Mock survey does its job

One major change that the agency made in the run up to the survey was a change in the medication profile. "We found out that when we received change orders for medications, we would send it to the physician for a signature before it was entered in the computer," says Markovich. "But entering it in the computer is what generates the new patient education materials. It could be up to a week before we get the signed order, and all that time, the patient doesn’t have that education."

The process was altered so that the change is entered in the computer as soon as the change order is received verbally. "The nurse is then in the home with the medications and teaching materials from the start," he says.

In going through past charts, he adds there were about a dozen cases where drug interactions could have been an issue. "It was important to get that right," Markovich adds.

InCare also paid for a mock survey before the real one, which Markovich says provided some additional insights.

Leveton says the surveyor was so impressed with organization of the charts and extensive documentation that she told them she thought they would make a nice example for other agencies. In all, the surveyor only had a page of comments for the agency.

While going through the manual and conducting a mock survey certainly helped InCare to fly through the first survey, Markovich says it is as important to concentrate on finding "real ways to help people. In almost every weekly staff meeting, I say that the nurses should ask themselves, Is there something more they can do for the patient?’ All the standards and legal requirements are finally addressing the same issue of regulatory guidelines.
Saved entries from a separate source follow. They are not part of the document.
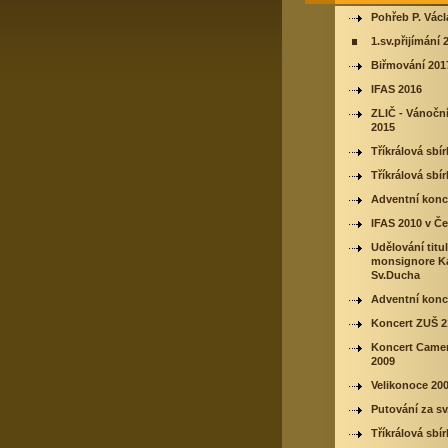
Pohřeb P. Vác
1.sv.přijímání 
Biřmování 201
IFAS 2016
ZLIČ - Vánočn
2015
Tříkrálová sbí
Tříkrálová sbí
Adventní konc
IFAS 2010 v Če
Udělování titu
monsignore Ka
Sv.Ducha
Adventní konc
Koncert ZUŠ 2
Koncert Came
2009
Velikonoce 20
Putování za sv
Tříkrálová sbí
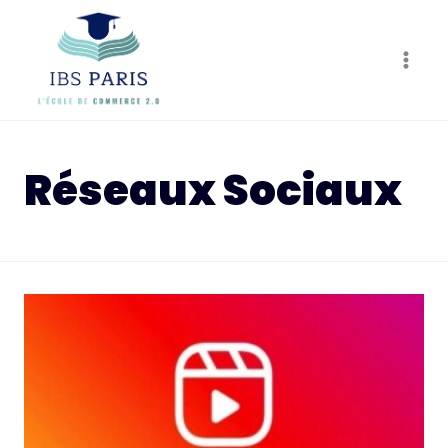
Skip
to
content
Réseaux Sociaux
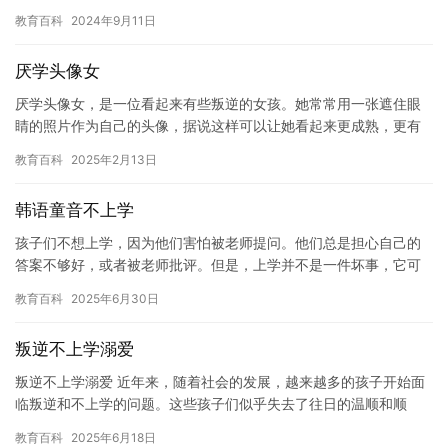
下面让我们来探讨一下。 1. 学习压力 学习压力是孩子们厌学的…
教育百科
2024年9月11日
厌学头像女
厌学头像女，是一位看起来有些叛逆的女孩。她常常用一张遮住眼
睛的照片作为自己的头像，据说这样可以让她看起来更成熟，更有
独立思考的能力。 然而，她对于学习的态度却是极其消极的。她常
教育百科
2025年2月13日
常拒…
韩语童音不上学
孩子们不想上学，因为他们害怕被老师提问。他们总是担心自己的
答案不够好，或者被老师批评。但是，上学并不是一件坏事，它可
以帮助孩子们掌握知识，培养良好的学习习惯，建立友谊，丰富人
教育百科
2025年6月30日
生经验…
叛逆不上学溺爱
叛逆不上学溺爱 近年来，随着社会的发展，越来越多的孩子开始面
临叛逆和不上学的问题。这些孩子们似乎失去了往日的温顺和顺
从，对学校和家庭教育产生了浓厚的兴趣，但却缺乏必要的指导和
教育百科
2025年6月18日
支持。…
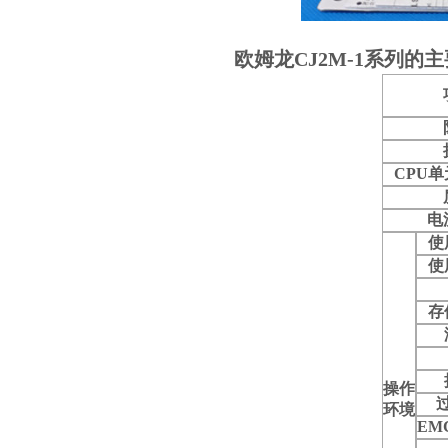
欧姆龙CJ2M-1系列的
CPU
电
使
使
存
操作
环境
EM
But what you really are here for is the patients."

Leveton says her future planning is all geared toward looking at the whole patient. "We want to see the big picture," she says. "The nurses have to approach each patient as if they are developing a story. The way they write their notes is more than putting facts on paper. When you read the documentation, you need to get a clear picture of this person."

By the end of the year, Leveton hopes to expand her business into temporary staffing and private pay, reducing Medicare to about half of her business. That way, she thinks she can bring her agency’s way of meeting the special needs of patients to a wider community.